Technical Diving From The Bottom Up by Kevin Gurr


Kevin Gurr is famous for many things: being one of the first to bring technical training to the UK, diving the Britannic, and making the crewcut the most popular technical-diving haircut.
He has not been noted for his writing. Perhaps Im being unfair, but I found most of his previous articles would cure insomnia.
So when I picked up his Technical Diving from the Bottom Up, I made sure to have a double espresso close to hand.
To my amazement, I found the book lively, informative and interesting. How could this be The world of technical diving is, by its nature, horrendously opinionated, and full of geeks and anoraks who delight in obscure scientific theories and shiny gadgets. Yet Gurr has managed to present a balanced view of the issues and options facing technical divers.
Inevitably the section on equipment is the largest, but rather than trying to dictate any specific configurations, Gurr outlines some key principles and looks at the pros and cons of different systems.
The rest of the book covers just about every imaginable area of technical diving, including physiology, decompression theory, diving disorders, skills and drills, rebreathers and gas-blending. Perhaps the only difficulty with covering so many subjects is that some areas dont get explored in depth. This is made up for by a good bibliography with lots of further reading for the enthusiastic.

CHALLENGE 1: List the areas of technical diving that the book review says the rest of the book covers.
CHALLENGE 2: According to the book review, which section of the book is the largest?
CHALLENGE 3: Carry the book review on from its last sentence.

DATASET EXCERPTS:
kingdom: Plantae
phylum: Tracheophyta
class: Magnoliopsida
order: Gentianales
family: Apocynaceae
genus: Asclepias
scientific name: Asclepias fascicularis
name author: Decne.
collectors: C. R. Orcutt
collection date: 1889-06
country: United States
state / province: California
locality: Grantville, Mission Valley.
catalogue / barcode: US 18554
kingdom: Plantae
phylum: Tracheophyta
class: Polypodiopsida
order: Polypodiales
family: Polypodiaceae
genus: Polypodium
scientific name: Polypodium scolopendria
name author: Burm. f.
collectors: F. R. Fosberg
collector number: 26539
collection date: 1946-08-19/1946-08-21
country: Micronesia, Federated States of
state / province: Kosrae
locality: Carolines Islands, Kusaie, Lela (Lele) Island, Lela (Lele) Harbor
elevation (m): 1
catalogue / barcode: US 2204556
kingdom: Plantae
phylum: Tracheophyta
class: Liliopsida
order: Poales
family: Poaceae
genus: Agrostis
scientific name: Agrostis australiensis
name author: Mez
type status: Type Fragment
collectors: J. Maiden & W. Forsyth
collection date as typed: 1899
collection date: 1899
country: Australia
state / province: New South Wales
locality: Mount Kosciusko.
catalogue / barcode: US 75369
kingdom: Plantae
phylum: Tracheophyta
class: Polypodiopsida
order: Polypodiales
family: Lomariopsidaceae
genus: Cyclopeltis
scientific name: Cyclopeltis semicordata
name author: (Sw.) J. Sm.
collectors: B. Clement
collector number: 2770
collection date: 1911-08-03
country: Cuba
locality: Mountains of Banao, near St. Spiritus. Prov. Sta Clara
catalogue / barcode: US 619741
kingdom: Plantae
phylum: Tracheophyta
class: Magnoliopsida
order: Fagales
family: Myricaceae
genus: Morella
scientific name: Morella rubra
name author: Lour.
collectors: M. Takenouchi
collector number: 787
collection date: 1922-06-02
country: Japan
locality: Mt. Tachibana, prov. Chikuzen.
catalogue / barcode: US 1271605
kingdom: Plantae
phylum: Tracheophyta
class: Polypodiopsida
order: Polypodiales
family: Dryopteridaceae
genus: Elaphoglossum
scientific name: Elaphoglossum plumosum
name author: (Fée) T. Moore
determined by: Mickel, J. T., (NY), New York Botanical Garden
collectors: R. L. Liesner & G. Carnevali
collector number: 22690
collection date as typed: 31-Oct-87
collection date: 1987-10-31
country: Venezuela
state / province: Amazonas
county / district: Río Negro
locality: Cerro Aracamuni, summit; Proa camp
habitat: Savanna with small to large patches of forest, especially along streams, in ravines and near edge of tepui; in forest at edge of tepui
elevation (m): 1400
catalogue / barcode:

WRITTEN RESPONSE 1:
- physiology
- decompression theory
- diving disorders
- skills and drills
- rebreathers
- gas-blending

WRITTEN RESPONSE 2: The section on equipment.

WRITTEN RESPONSE 3:
Technical Diving from the Bottom Up is an excellent book for anyone learning about this kind of diving or teaching it. Most serious divers will find something of interest. The print quality and design is basic and could be improved, but the numerous personal experiences and anecdotes add a humanity and warmth to what could otherwise be a dry subject.
Anyone familiar with the bitter rivalries and quick-to-condemn attitudes of the technical diving community will recognise this book as both an achievement and an act of courage.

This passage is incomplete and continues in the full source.